A Major Bequest to the Rockefeller Brothers Fund
Born in 1915, David Rockefeller saw firsthand the impact that his family made over the decades. He was influenced by the exploits of his father and grandfather to begin giving at an early age, and established the Rockefeller Brothers Fund with his older siblings when he was 25. This fund was meant to secure the place of the third generation of the Rockefeller family among the greats of American philanthropy. Rockefeller was active with the fund from the beginning and served as secretary of the board after its inception. In fact, he sat on the board of the fund for decades and chaired it during a period in the 1980s. During this time, he increased the foundation’s transparency and professionalism substantially.
One of Rockefeller’s biggest roles with the fund involved expanding its international reach with multilateral grantmaking related to security and diplomacy. His passion for international affairs was evident in his work—Chase Manhattan Bank, which he oversaw, became one of the world’s first global banks. He came of age in the era leading up to World War II and spent a summer in Germany in 1933, while he was an undergraduate at Harvard University. This was the year Hitler came to power. Later, Rockefeller served in the military and became devoted to securing and maintaining global peace. His family donated the land for the United Nations building in Manhattan. Rockefeller also became part of the Council on Foreign Relations in 1941 and remained a member for 76 years. In addition to being a major supporter of the organization, he chaired its board for 15 years.
The largest bequest from Rockefeller’s estate will go to the Rockefeller Brothers Fund, which recently pledged to step up its grantmaking in response to the Trump administration. This bequest will likely push the fund over the billion-dollar mark and will allow it to increase annual grants by about 50 percent.
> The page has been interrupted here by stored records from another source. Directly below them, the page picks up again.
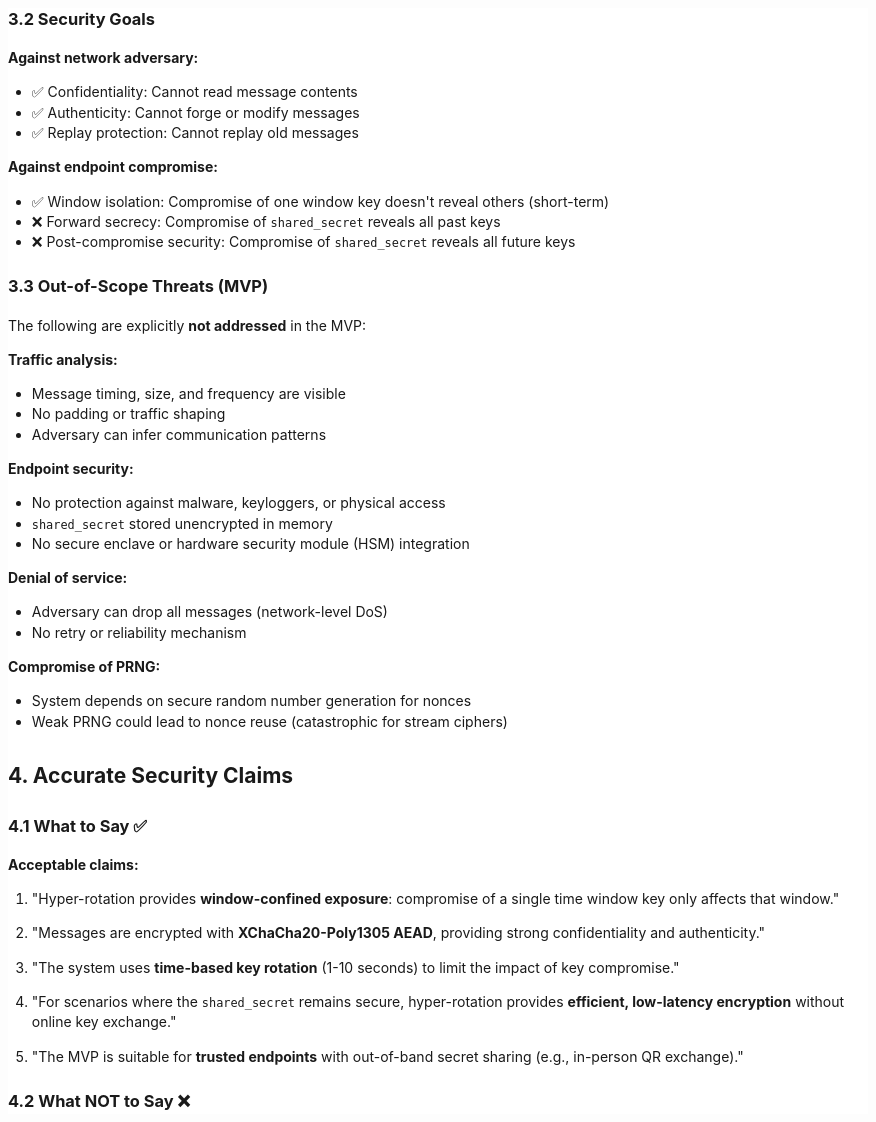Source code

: ### 3.2 Security Goals

**Against network adversary:**
- ✅ Confidentiality: Cannot read message contents
- ✅ Authenticity: Cannot forge or modify messages
- ✅ Replay protection: Cannot replay old messages

**Against endpoint compromise:**
- ✅ Window isolation: Compromise of one window key doesn't reveal others (short-term)
- ❌ Forward secrecy: Compromise of `shared_secret` reveals all past keys
- ❌ Post-compromise security: Compromise of `shared_secret` reveals all future keys

### 3.3 Out-of-Scope Threats (MVP)

The following are explicitly **not addressed** in the MVP:

**Traffic analysis:**
- Message timing, size, and frequency are visible
- No padding or traffic shaping
- Adversary can infer communication patterns

**Endpoint security:**
- No protection against malware, keyloggers, or physical access
- `shared_secret` stored unencrypted in memory
- No secure enclave or hardware security module (HSM) integration

**Denial of service:**
- Adversary can drop all messages (network-level DoS)
- No retry or reliability mechanism

**Compromise of PRNG:**
- System depends on secure random number generation for nonces
- Weak PRNG could lead to nonce reuse (catastrophic for stream ciphers)

## 4. Accurate Security Claims

### 4.1 What to Say ✅

**Acceptable claims:**

1. "Hyper-rotation provides **window-confined exposure**: compromise of a single time window key only affects that window."

2. "Messages are encrypted with **XChaCha20-Poly1305 AEAD**, providing strong confidentiality and authenticity."

3. "The system uses **time-based key rotation** (1-10 seconds) to limit the impact of key compromise."

4. "For scenarios where the `shared_secret` remains secure, hyper-rotation provides **efficient, low-latency encryption** without online key exchange."

5. "The MVP is suitable for **trusted endpoints** with out-of-band secret sharing (e.g., in-person QR exchange)."

### 4.2 What NOT to Say ❌

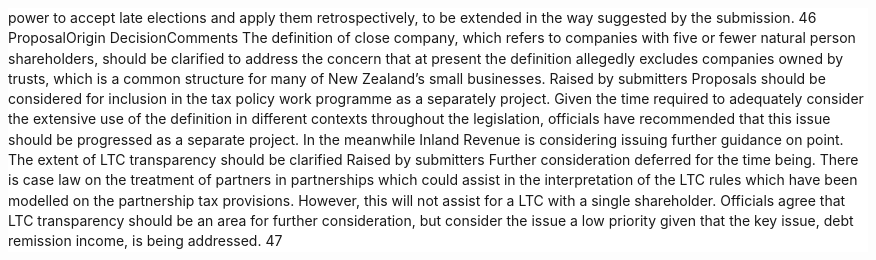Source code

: power to accept late elections and apply them retrospectively, to be extended in the way suggested by the submission. 46 ProposalOrigin DecisionComments The definition of close company, which refers to companies with five or fewer natural person shareholders, should be clarified to address the concern that at present the definition allegedly excludes companies owned by trusts, which is a common structure for many of New Zealand’s small businesses. Raised by submitters Proposals should be considered for inclusion in the tax policy work programme as a separately project. Given the time required to adequately consider the extensive use of the definition in different contexts throughout the legislation, officials have recommended that this issue should be progressed as a separate project. In the meanwhile Inland Revenue is considering issuing further guidance on point. The extent of LTC transparency should be clarified Raised by submitters Further consideration deferred for the time being. There is case law on the treatment of partners in partnerships which could assist in the interpretation of the LTC rules which have been modelled on the partnership tax provisions. However, this will not assist for a LTC with a single shareholder. Officials agree that LTC transparency should be an area for further consideration, but consider the issue a low priority given that the key issue, debt remission income, is being addressed. 47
Some of Rockefeller’s Smaller Bequests
Outside of the Rockefeller Brothers Fund, David Rockefeller also reportedly left a smaller bequest to the David Rockefeller Fund, which he founded in 1989 with his wife. The foundation was intended as a way of coordinating the couple’s annual charitable gifts, but it also became one of the ways their grandchildren became involved in philanthropy. The foundation supports many of the causes that were dearest to Rockefeller, including charities in the Hudson Valley, New York City, and Maine. Many of the supported organizations focus on the arts. With his grandchildren heavily involved in the fund since 2001, its main priorities are now listed as art, criminal justice, and the environment.
Rockefeller also left sizeable bequests to the Council on Foreign Relations and the Museum of Modern Art, which was founded in part by his mother. He demonstrated a strong dedication to the museum throughout his life, especially because he and his mother were so close when he was a child. Often, he would travel with her as she sought to add to her own impressive art collection. When the museum opened its doors in 1929, he was present. In later decades, he served on its board.
In addition, Rockefeller made major bequests to Rockefeller University and Harvard University. He played a key role in building Rockefeller University after joining its board in 1940 and helped it become a world leader in biomedical research. His gift to Harvard, his alma mater, is meant to provide undergraduates with more opportunities for international experiences and involvement in the arts. Rockefeller sat on the board of overseers at Harvard and even served as the board’s president for two years. In addition, a $25 million gift he made in 1994 established the David Rockefeller Center for Latin American Studies at the university.